• **What you need to do**: Your task is to give the data again, exactly, with every line intact.

Stored items

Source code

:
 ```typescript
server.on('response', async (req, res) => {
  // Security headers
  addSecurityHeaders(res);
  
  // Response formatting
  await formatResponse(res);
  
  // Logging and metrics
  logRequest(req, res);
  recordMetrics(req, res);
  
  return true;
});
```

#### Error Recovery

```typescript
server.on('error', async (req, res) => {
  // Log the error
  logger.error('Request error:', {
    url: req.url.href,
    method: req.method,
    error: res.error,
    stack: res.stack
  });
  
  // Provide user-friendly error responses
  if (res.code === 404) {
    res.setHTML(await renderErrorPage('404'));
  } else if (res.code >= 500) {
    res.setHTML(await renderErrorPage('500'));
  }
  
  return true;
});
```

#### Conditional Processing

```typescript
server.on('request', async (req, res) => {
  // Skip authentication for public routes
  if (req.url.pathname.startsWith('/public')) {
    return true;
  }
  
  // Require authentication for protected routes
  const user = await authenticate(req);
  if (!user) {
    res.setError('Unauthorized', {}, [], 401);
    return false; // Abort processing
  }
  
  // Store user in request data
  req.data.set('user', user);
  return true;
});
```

• **Finished exercise**:
Source code

:
 ```typescript
server.on('response', async (req, res) => {
  // Security headers
  addSecurityHeaders(res);
  
  // Response formatting
  await formatResponse(res);
  
  // Logging and metrics
  logRequest(req, res);
  recordMetrics(req, res);
  
  return true;
});
```

#### Error Recovery

```typescript
server.on('error', async (req, res) => {
  // Log the error
  logger.error('Request error:', {
    url: req.url.href,
    method: req.method,
    error: res.error,
    stack: res.stack
  });
  
  // Provide user-friendly error responses
  if (res.code === 404) {
    res.setHTML(await renderErrorPage('404'));
  } else if (res.code >= 500) {
    res.setHTML(await renderErrorPage('500'));
  }
  
  return true;
});
```

#### Conditional Processing

```typescript
server.on('request', async (req, res) => {
  // Skip authentication for public routes
  if (req.url.pathname.startsWith('/public')) {
    return true;
  }
  
  // Require authentication for protected routes
  const user = await authenticate(req);
  if (!user) {
    res.setError('Unauthorized', {}, [], 401);
    return false; // Abort processing
  }
  
  // Store user in request data
  req.data.set('user', user);
  return true;
});
```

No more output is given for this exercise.